I was a first born, Stuart was a first born…. how we ever got married is a cosmic mystery. 😉 Now that we have our own first born I’m noticing some things that I want to change or at least be aware of. First borns HAVE to be the guinea pigs to an extent. I had OODLES of kid experience before having my own… but it’s a whole different ball of wax when it’s your own screaming bundle of joy. All the babysitting, teaching, day care, or nannying experience in the world just doesn’t “cut it” when it finally comes time to deal with your own offspring. Don’t get me wrong, it HELPS, and I draw from those experiences often. I’m just saying it’s different.
So recently, as in today, I was thinking about my Monkey #1. I think of him as a big boy, and he is…. sort of. As a first child I understand that there are a lot of expectations put on first kids that maybe they can’t live up to. I find myself doing that with Qade somewhat. That’s one thing I want to change. I realize that he is as smart as a whip, but I can’t let the fact that he’s learning at such a rapid pace fool me into thinking that he’s capable of more. He is just 2 and a half. That’s still a baby! The experiences that he is having are still all very new. And even thought he is starting to grasp some life skills and reasoning skills doesn’t mean that he always knows how to put those to use. I need to be more gentle in guiding him in the right way than stern and disciplinary when he doesn’t “get it.”
This came to mind today after he woke up from his nap hysterical. When I went in his room he was just sitting in a heap by his little bed crying. I asked him what was wrong and to use his words to tell me, but he couldn’t. Maybe he didn’t really know what was “wrong.” Maybe he doesn’t yet understand the concepts of ‘scared’ or ‘sad’ or just plain ol’ not feeling well. So I sat on the floor with my little big guy in my lap and we just rocked together. The crying stopped, but he didn’t budge. He needed to be the baby for a few minutes, and just be with his mommy.
Don’t get me wrong. I do still strongly believe that he needs to be held accountable for what he does know. And he’s learning along with us, what works and what doesn’t.
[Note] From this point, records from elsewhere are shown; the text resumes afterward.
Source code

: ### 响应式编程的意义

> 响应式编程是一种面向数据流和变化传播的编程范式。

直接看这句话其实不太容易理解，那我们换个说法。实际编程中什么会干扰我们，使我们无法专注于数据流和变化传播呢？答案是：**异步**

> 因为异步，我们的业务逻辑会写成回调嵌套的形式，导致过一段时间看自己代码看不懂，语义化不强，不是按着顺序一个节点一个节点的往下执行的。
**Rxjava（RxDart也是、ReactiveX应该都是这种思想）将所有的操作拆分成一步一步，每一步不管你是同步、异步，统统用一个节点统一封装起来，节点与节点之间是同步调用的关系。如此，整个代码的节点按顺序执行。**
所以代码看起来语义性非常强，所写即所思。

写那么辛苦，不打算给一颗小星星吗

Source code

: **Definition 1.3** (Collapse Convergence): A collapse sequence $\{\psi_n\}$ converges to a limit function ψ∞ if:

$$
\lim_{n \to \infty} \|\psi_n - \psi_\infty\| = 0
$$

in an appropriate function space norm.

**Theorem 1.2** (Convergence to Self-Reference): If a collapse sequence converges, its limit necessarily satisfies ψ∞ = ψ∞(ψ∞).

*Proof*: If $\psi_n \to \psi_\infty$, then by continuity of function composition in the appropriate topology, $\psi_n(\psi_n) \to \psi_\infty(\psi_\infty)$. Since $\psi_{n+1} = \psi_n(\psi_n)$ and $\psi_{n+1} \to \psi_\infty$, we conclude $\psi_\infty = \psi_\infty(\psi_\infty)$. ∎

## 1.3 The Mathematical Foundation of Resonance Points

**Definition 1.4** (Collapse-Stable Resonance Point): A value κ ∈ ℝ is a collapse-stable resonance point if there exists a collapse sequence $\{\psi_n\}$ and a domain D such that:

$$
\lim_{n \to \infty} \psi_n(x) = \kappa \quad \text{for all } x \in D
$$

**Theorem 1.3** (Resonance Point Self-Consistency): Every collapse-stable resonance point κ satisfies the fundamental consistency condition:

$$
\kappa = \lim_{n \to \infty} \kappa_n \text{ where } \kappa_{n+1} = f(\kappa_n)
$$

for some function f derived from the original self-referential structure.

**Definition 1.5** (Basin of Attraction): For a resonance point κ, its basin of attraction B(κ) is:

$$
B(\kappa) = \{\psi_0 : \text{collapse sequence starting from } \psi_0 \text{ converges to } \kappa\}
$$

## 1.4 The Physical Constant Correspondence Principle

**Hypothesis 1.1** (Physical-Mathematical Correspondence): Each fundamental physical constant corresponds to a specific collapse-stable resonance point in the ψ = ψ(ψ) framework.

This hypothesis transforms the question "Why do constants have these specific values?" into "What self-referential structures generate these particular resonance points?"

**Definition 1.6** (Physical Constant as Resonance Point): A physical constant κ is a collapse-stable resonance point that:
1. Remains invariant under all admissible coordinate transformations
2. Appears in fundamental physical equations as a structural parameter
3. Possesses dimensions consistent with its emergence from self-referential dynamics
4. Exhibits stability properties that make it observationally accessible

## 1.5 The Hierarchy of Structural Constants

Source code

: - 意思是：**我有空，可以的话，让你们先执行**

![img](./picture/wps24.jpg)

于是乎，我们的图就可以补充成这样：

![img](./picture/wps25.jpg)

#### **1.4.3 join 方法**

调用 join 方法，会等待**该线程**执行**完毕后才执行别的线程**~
I guess what I’m trying to say is that I want to keep my expectations to the level of his ability. For example with our recent bought of potty training, I think rather than trying to “teach” him this new life skill, I was demanding that he do something because I thought he could. I know this will be somewhat of a struggle for me because I tend to be a “high expectations” person. 🙂 Still, I want to remember that my little lad is just 2, he is still learning, and to tap into his strengths and support those rather than be constantly harping on his ‘weaknesses.’ He is such a caring little boy. If I so much as sneeze or cough, he will ask, “You okay, Mommy?” And when role playing with his cow, Buford, he is very nurturing and caring and considerate. Those are strengths. Yes, he has issues with whining, and yes he needs to learn to control his reactions, but that will be an ongoing process that we’ll work on day by day. If I keep my expectations in line with his abilities I think it will alleviate unfair burden on him, and unnecessary strain on our relationship.